Federico Gambarini/dpa Armin Laschet, der sich im Fall des Videos über die Instrumentalisierung von Kindern beklagte, lässt sich übrigens gerne mit Babys fotografieren, wenn es ihm in den Kram passt.

"Meine Oma fährt im Hühnerstall Motorrad" gehört zu den Klassikern der witzigen Kinderlieder. Es geht auf das 1922 für den Kölner Karneval komponierte Stimmungslied "Wir versaufen unsrer Oma ihr klein Häuschen" von Robert Steidl zurück, das auf die damalige Hyper-Inflation anspielt.

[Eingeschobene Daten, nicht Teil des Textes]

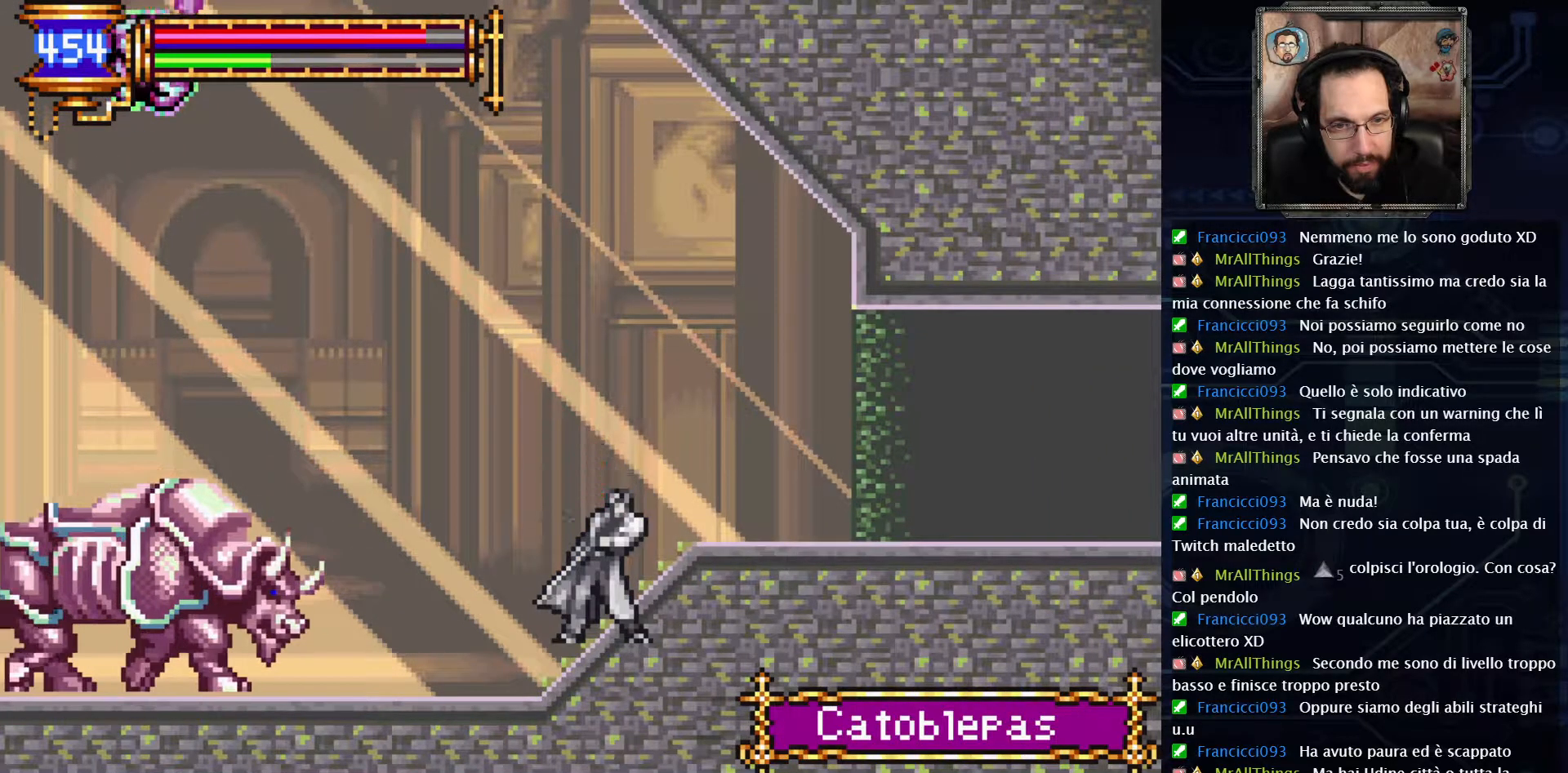
{"buttons": [], "left_stick": "center", "right_stick": "center", "events": [[33, "L2", "down"], [83, "L2", "up"], [250, "DPAD_LEFT", "down"], [383, "DPAD_LEFT", "up"]]}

Nun aber hat der in Köln beheimatete WDR mit einer von seinem Kinderchor gesungenen satirischen Verballhornung des Liedes eine Welle der Empörung ausgelöst. Stein des Anstoßes ist der Vers: "Meine Oma ist ‘ne alte Umweltsau."

WDR entschuldigt sich für "Umweltsau"-Lied des Kinderchors

Die Aktion sollte, wie der Sender in einem Facebook-Post erklärt, eine Satire auf die "zuweilen hysterische Klimadiskussion" sein. Die kam nicht gut an. Es hagelte Kritik in den sozialen Medien. Mehr als 15 000 Kommentare habe es auf der eigenen Facebook-Seite dafür gegeben, hieß es beim WDR. Noch am Freitag löschte der Sender das Video wieder und entschuldigte sich "für die missglückte Aktion". Dann mischte sich die Politik ein. Die üblichen Verdächtigen von Rechts und Rechtsaußen, denen der gebührenfinanzierte öffentlich-rechtliche Rundfunk ohnehin ein Dorn im Auge ist, erregten sich, Politiker wie der nordrhein-westfälische Ministerpräsident Armin Laschet (CDU) schlossen sich an. Laschet machte auf Twitter seiner Entrüstung über die Umweltsatire Luft.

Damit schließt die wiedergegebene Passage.